In 1918, the house was purchased by Tottington Urban District Council for £2,750, for use as its town hall. A war memorial, designed by Walter Marsden in the form of a Portland stone wall with a simple cross in the centre, which was intended to commemorate the lives of local service personnel who had died in the First World War, was unveiled to the south of the town hall in April 1930.

The town hall continued to serve as the headquarters of the borough council for much of the 20th century, but ceased to be the local seat of government when for the enlarged Bury Borough Council which was formed in 1974. The council subsequently opened a library on the ground floor of the building, while the upper floor was disused. The council announced the closure of the library in 2017, but it was taken over by a voluntary group, which added a tea room, and made two conference rooms upstairs available for hire.
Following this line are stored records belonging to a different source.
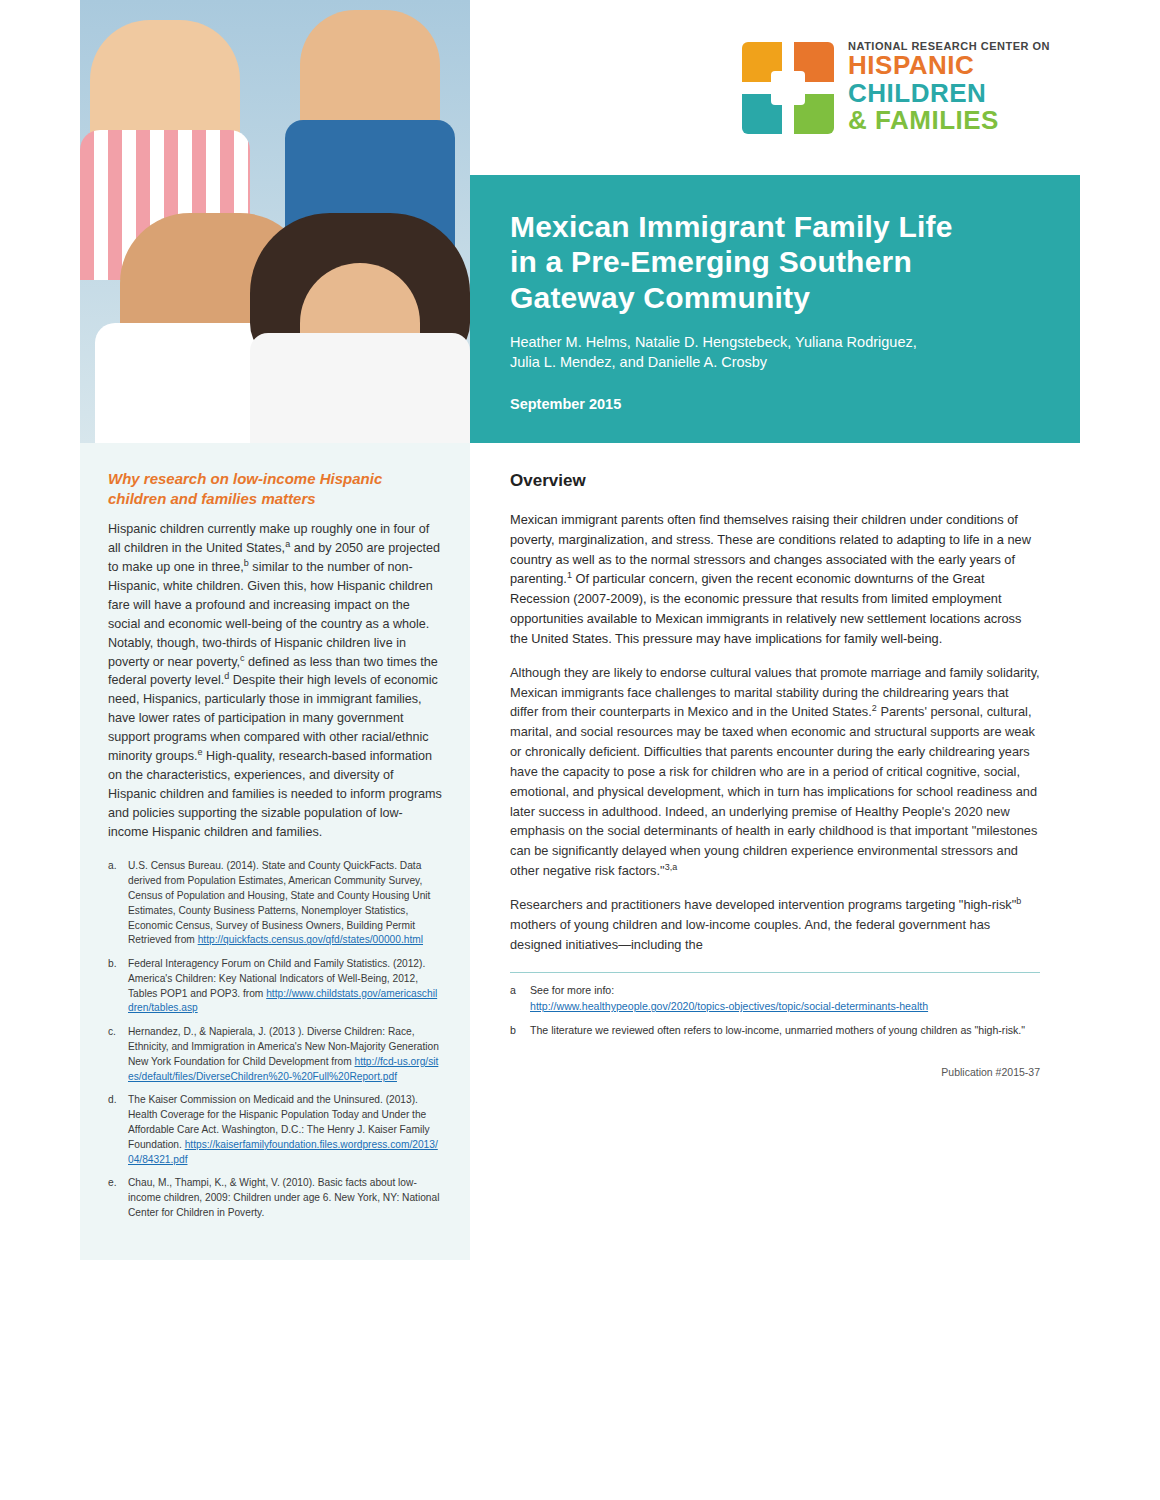NATIONAL RESEARCH CENTER ON
HISPANIC
CHILDREN
& FAMILIES
Mexican Immigrant Family Life
in a Pre-Emerging Southern
Gateway Community
Heather M. Helms, Natalie D. Hengstebeck, Yuliana Rodriguez,
Julia L. Mendez, and Danielle A. Crosby
September 2015
Why research on low-income Hispanic children and families matters
Hispanic children currently make up roughly one in four of all children in the United States,a and by 2050 are projected to make up one in three,b similar to the number of non-Hispanic, white children. Given this, how Hispanic children fare will have a profound and increasing impact on the social and economic well-being of the country as a whole. Notably, though, two-thirds of Hispanic children live in poverty or near poverty,c defined as less than two times the federal poverty level.d Despite their high levels of economic need, Hispanics, particularly those in immigrant families, have lower rates of participation in many government support programs when compared with other racial/ethnic minority groups.e High-quality, research-based information on the characteristics, experiences, and diversity of Hispanic children and families is needed to inform programs and policies supporting the sizable population of low-income Hispanic children and families.
a. U.S. Census Bureau. (2014). State and County QuickFacts. Data derived from Population Estimates, American Community Survey, Census of Population and Housing, State and County Housing Unit Estimates, County Business Patterns, Nonemployer Statistics, Economic Census, Survey of Business Owners, Building Permit Retrieved from http://quickfacts.census.gov/qfd/states/00000.html
b. Federal Interagency Forum on Child and Family Statistics. (2012). America's Children: Key National Indicators of Well-Being, 2012, Tables POP1 and POP3. from http://www.childstats.gov/americaschildren/tables.asp
c. Hernandez, D., & Napierala, J. (2013 ). Diverse Children: Race, Ethnicity, and Immigration in America's New Non-Majority Generation New York Foundation for Child Development from http://fcd-us.org/sites/default/files/DiverseChildren%20-%20Full%20Report.pdf
d. The Kaiser Commission on Medicaid and the Uninsured. (2013). Health Coverage for the Hispanic Population Today and Under the Affordable Care Act. Washington, D.C.: The Henry J. Kaiser Family Foundation. https://kaiserfamilyfoundation.files.wordpress.com/2013/04/84321.pdf
e. Chau, M., Thampi, K., & Wight, V. (2010). Basic facts about low-income children, 2009: Children under age 6. New York, NY: National Center for Children in Poverty.
Overview
Mexican immigrant parents often find themselves raising their children under conditions of poverty, marginalization, and stress. These are conditions related to adapting to life in a new country as well as to the normal stressors and changes associated with the early years of parenting.1 Of particular concern, given the recent economic downturns of the Great Recession (2007-2009), is the economic pressure that results from limited employment opportunities available to Mexican immigrants in relatively new settlement locations across the United States. This pressure may have implications for family well-being.
Although they are likely to endorse cultural values that promote marriage and family solidarity, Mexican immigrants face challenges to marital stability during the childrearing years that differ from their counterparts in Mexico and in the United States.2 Parents' personal, cultural, marital, and social resources may be taxed when economic and structural supports are weak or chronically deficient. Difficulties that parents encounter during the early childrearing years have the capacity to pose a risk for children who are in a period of critical cognitive, social, emotional, and physical development, which in turn has implications for school readiness and later success in adulthood. Indeed, an underlying premise of Healthy People's 2020 new emphasis on the social determinants of health in early childhood is that important "milestones can be significantly delayed when young children experience environmental stressors and other negative risk factors."3,a
Researchers and practitioners have developed intervention programs targeting "high-risk"b mothers of young children and low-income couples. And, the federal government has designed initiatives—including the
a See for more info:
http://www.healthypeople.gov/2020/topics-objectives/topic/social-determinants-health
b The literature we reviewed often refers to low-income, unmarried mothers of young children as "high-risk."
Publication #2015-37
In July 2022, the Town Park Meadow, to the east of the town hall, was renamed Private Peachment VC Town Meadow Park in memory of Private George Peachment of the King's Royal Rifle Corps, who was posthumously awarded the Victoria Cross for his bravery at the Battle of Loos on 25 September 1915. A mural illustrating his life was unveiled at the same time.

==Architecture==
The two-storey building has been grade II listed since 1982. It is five bays wide, with sash windows and a central door with half columns and a cornice hood. It is built of stone, and has a slate roof. Behind the front wing are the older parts of the complex which include the stables.